[WHAT IS EXPECTED]: Reproduce each line of the data below word for word, leaving out the pictures.

[DATA SHOWN]:
_ _ _
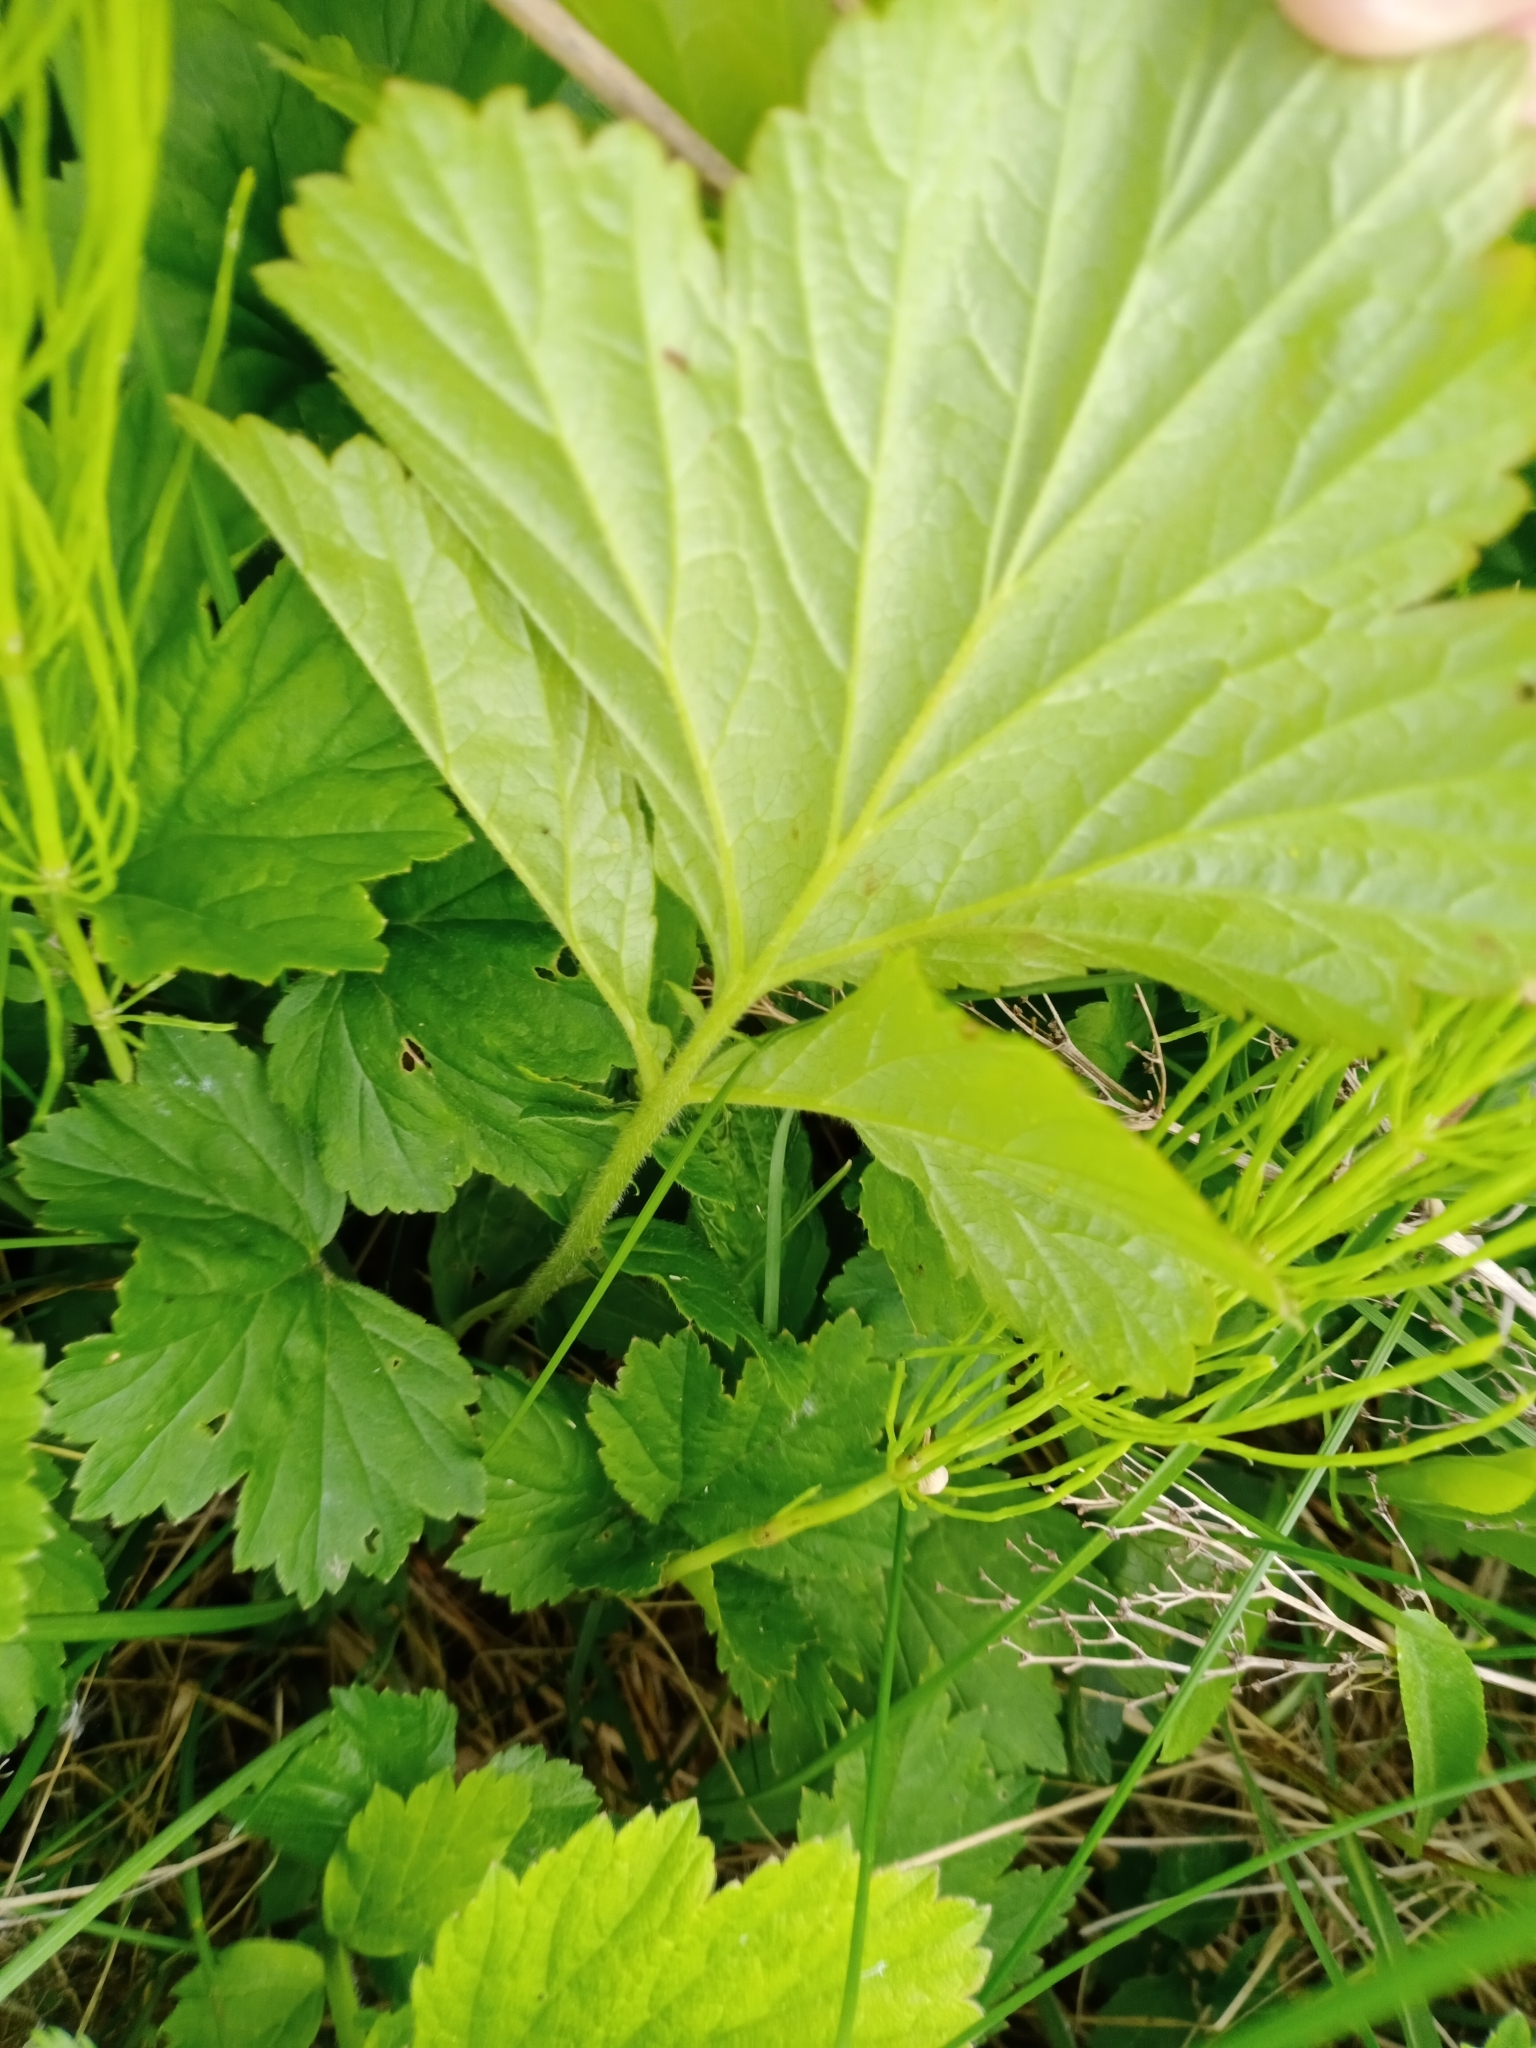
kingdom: Plantae
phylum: Tracheophyta
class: Magnoliopsida
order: Rosales
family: Rosaceae
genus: Geum
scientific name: Geum rivale
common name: Water avens
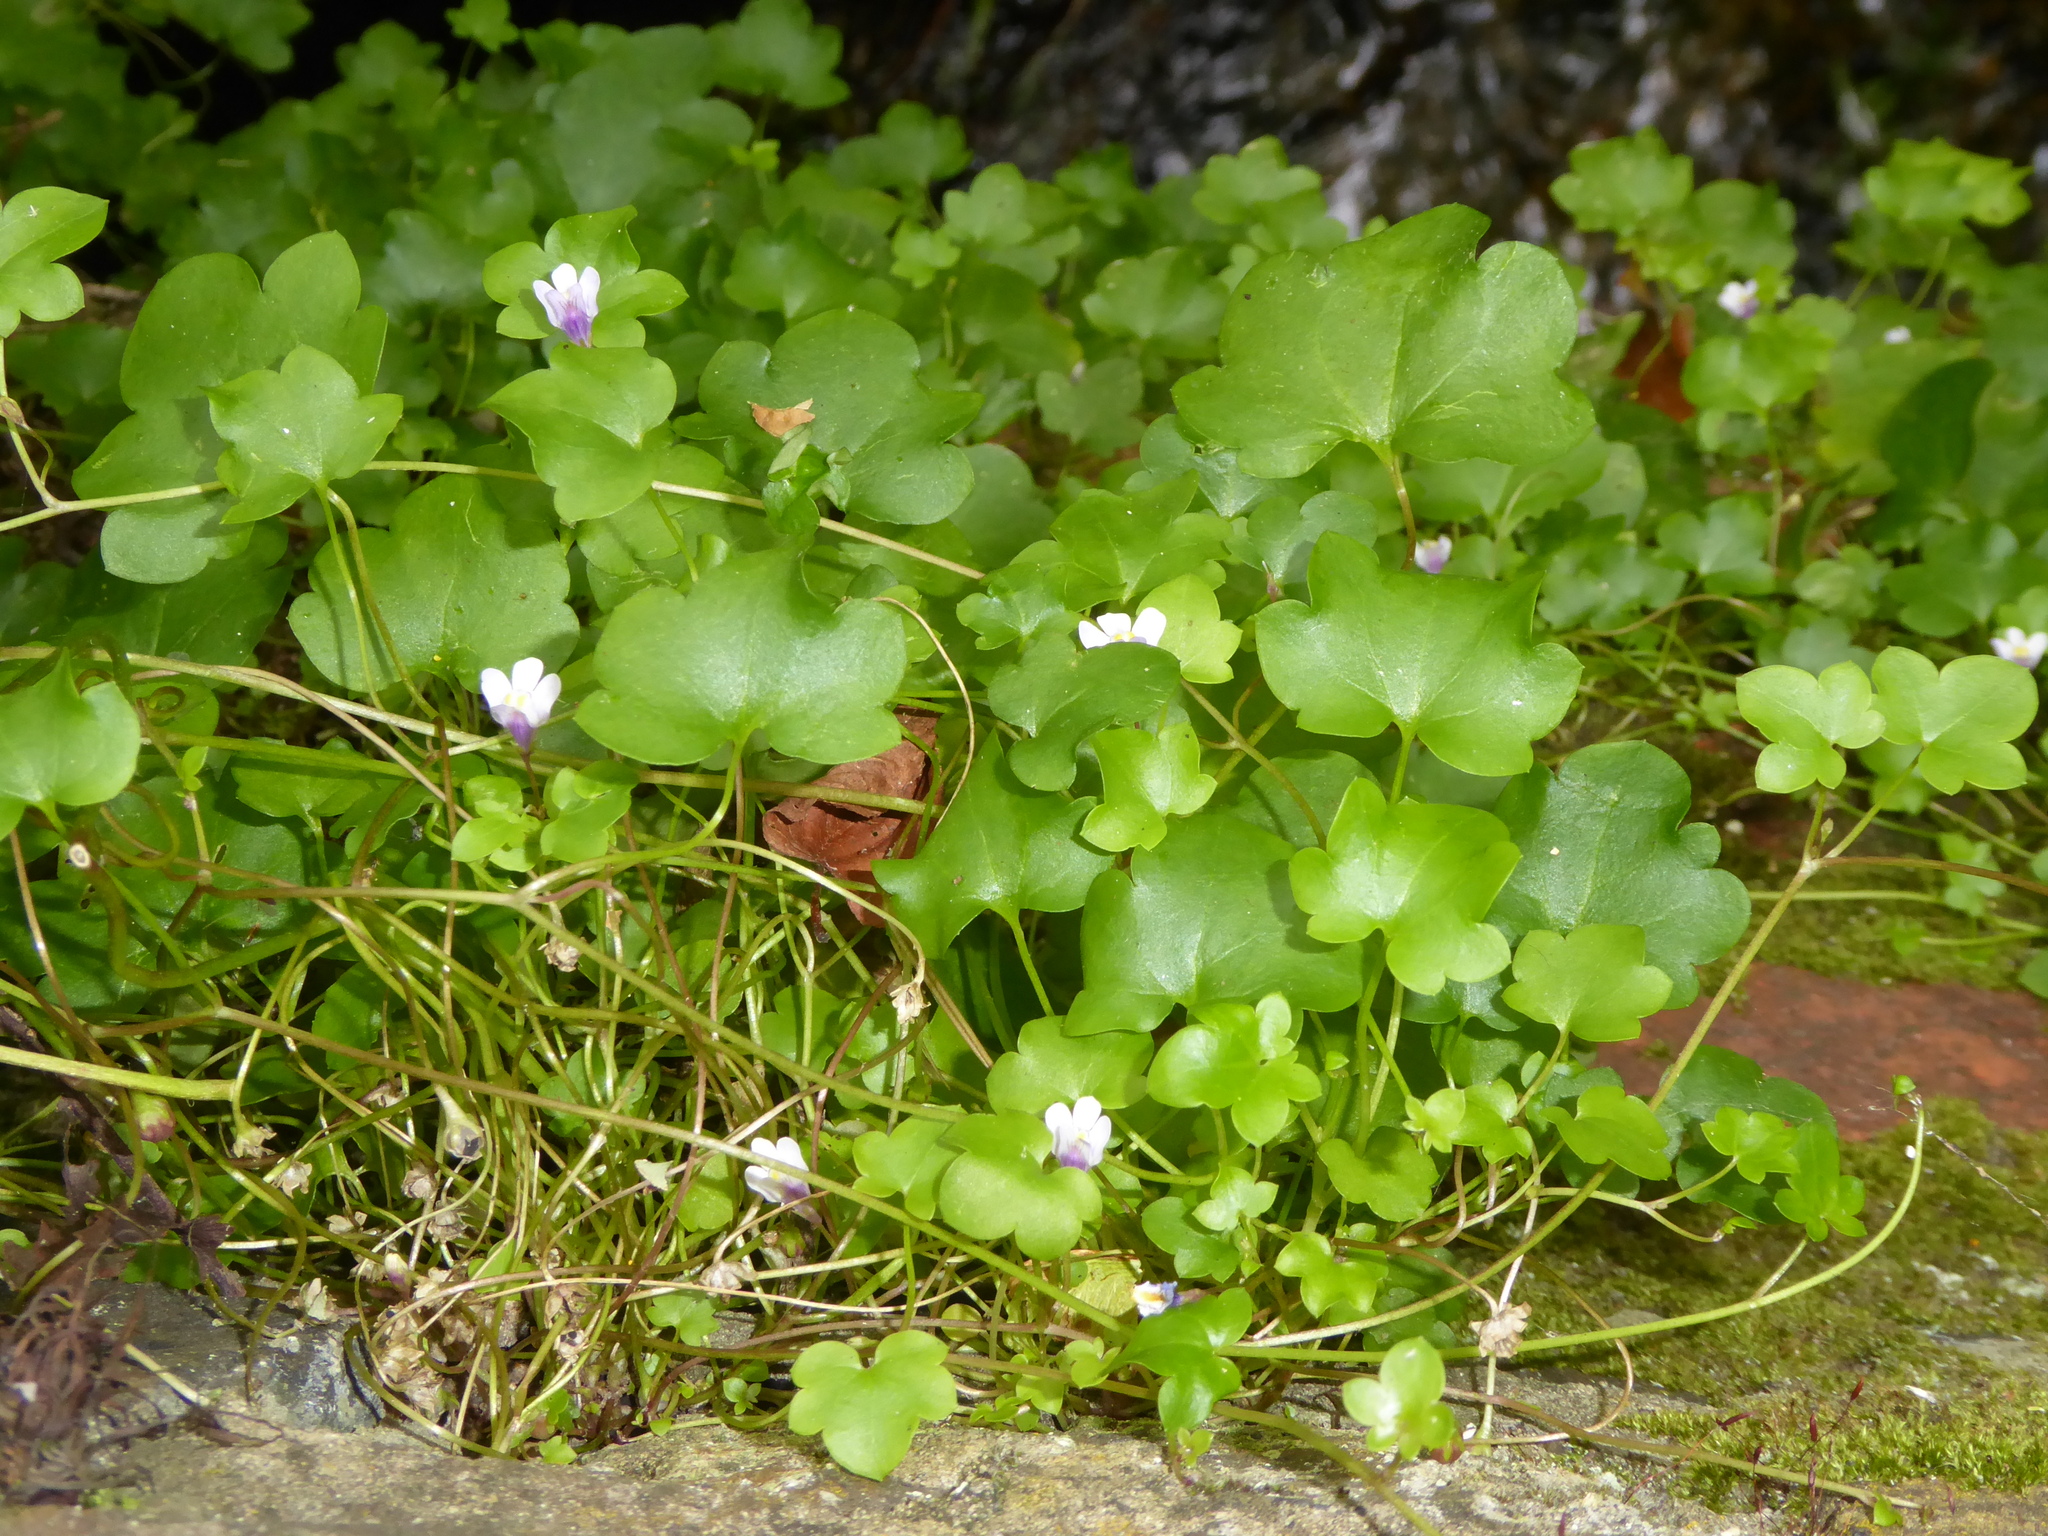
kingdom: Plantae
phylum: Tracheophyta
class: Magnoliopsida
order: Lamiales
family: Plantaginaceae
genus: Cymbalaria
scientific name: Cymbalaria muralis
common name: Ivy-leaved toadflax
_ _ _
[TASK SOLUTION]:
kingdom: Plantae
phylum: Tracheophyta
class: Magnoliopsida
order: Rosales
family: Rosaceae
genus: Geum
scientific name: Geum rivale
common name: Water avens
kingdom: Plantae
phylum: Tracheophyta
class: Magnoliopsida
order: Lamiales
family: Plantaginaceae
genus: Cymbalaria
scientific name: Cymbalaria muralis
common name: Ivy-leaved toadflax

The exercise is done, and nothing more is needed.